··· PARTE DEL TESTO

Il Tar Sicilia – Sezione di Catania ha accolto il ricorso di un agente scelto della Polizia Penitenziaria in servizio presso la Casa Circondariale di Caltagirone, cui era stato negato il ricongiungimento con il figlio minore di tre anni, condannando il Ministero della Giustizia.
Con sentenza dell scorso febbraio, la Terza Sezione ha affermato un principio chiaro: il diritto alla genitorialità non può essere sacrificato per motivazioni generiche.
L’agente aveva richiesto l’assegnazione temporanea triennale a Gela per poter vivere accanto al figlio, ma il Ministero aveva opposto diniego, citando una scopertura del 10% a Caltagirone e sostenendo che i 38 chilometri di distanza fossero quotidianamente percorribili.

······
··· INFORMAZIONI

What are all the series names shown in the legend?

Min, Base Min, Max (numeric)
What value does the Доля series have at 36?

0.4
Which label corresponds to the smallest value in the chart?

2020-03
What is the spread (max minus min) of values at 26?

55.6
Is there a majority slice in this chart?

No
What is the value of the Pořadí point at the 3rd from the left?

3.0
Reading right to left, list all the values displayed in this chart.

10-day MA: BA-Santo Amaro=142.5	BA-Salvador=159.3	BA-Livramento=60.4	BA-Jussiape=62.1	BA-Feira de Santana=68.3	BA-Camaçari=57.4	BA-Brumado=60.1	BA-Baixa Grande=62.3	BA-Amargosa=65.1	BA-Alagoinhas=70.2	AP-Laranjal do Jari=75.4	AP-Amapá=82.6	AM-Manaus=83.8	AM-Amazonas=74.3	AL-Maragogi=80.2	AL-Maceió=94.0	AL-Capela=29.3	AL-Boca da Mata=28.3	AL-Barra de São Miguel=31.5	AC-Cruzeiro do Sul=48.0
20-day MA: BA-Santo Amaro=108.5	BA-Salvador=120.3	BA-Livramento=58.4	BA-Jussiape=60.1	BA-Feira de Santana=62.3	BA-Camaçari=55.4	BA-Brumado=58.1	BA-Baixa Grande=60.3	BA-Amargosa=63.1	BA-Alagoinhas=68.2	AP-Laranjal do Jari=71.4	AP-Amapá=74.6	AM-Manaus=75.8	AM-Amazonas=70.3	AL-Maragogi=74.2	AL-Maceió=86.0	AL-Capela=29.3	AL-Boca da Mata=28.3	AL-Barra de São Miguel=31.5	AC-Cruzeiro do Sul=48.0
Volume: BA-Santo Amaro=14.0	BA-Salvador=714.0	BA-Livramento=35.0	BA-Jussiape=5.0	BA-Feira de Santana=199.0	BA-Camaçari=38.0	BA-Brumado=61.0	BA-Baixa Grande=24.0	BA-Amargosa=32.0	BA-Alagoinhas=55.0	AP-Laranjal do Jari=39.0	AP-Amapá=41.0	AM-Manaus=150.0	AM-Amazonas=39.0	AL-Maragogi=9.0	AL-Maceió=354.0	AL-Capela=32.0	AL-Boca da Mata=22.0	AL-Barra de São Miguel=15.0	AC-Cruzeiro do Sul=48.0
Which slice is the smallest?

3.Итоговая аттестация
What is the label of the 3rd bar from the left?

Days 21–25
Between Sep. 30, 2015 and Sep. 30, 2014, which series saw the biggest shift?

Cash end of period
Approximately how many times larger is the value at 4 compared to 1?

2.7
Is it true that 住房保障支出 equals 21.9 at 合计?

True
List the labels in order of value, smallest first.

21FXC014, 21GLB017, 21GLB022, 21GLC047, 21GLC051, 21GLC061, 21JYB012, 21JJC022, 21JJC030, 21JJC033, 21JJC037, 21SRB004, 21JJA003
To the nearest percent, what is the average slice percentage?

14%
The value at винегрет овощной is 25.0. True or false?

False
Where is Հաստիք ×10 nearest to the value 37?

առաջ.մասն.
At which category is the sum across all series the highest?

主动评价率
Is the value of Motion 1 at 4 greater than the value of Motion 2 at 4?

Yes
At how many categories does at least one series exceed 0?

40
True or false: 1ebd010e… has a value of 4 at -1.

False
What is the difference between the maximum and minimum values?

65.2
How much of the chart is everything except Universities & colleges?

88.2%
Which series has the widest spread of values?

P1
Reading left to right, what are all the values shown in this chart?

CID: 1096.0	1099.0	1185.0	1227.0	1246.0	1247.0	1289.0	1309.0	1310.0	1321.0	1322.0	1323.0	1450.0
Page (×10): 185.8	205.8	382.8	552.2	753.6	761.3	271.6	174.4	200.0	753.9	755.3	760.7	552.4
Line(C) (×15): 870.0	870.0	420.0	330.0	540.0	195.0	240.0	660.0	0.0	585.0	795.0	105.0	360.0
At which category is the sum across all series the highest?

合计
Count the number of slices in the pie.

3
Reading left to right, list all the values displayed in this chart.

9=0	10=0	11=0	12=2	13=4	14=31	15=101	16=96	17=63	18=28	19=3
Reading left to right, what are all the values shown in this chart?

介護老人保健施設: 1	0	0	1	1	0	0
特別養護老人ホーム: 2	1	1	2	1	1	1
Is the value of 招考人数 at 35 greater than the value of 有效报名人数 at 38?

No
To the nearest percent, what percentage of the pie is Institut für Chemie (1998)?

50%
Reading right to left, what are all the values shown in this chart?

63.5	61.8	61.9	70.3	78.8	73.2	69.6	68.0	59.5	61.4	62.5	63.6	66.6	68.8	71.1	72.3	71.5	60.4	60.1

······

▸ COMPITO DA SVOLGERE
Estrai per intero il testo qui sopra sul ricorso dell'agente di Polizia Penitenziaria, parola per parola.

▸ LA SOLUZIONE
Il Tar Sicilia – Sezione di Catania ha accolto il ricorso di un agente scelto della Polizia Penitenziaria in servizio presso la Casa Circondariale di Caltagirone, cui era stato negato il ricongiungimento con il figlio minore di tre anni, condannando il Ministero della Giustizia.
Con sentenza dell scorso febbraio, la Terza Sezione ha affermato un principio chiaro: il diritto alla genitorialità non può essere sacrificato per motivazioni generiche.
L’agente aveva richiesto l’assegnazione temporanea triennale a Gela per poter vivere accanto al figlio, ma il Ministero aveva opposto diniego, citando una scopertura del 10% a Caltagirone e sostenendo che i 38 chilometri di distanza fossero quotidianamente percorribili.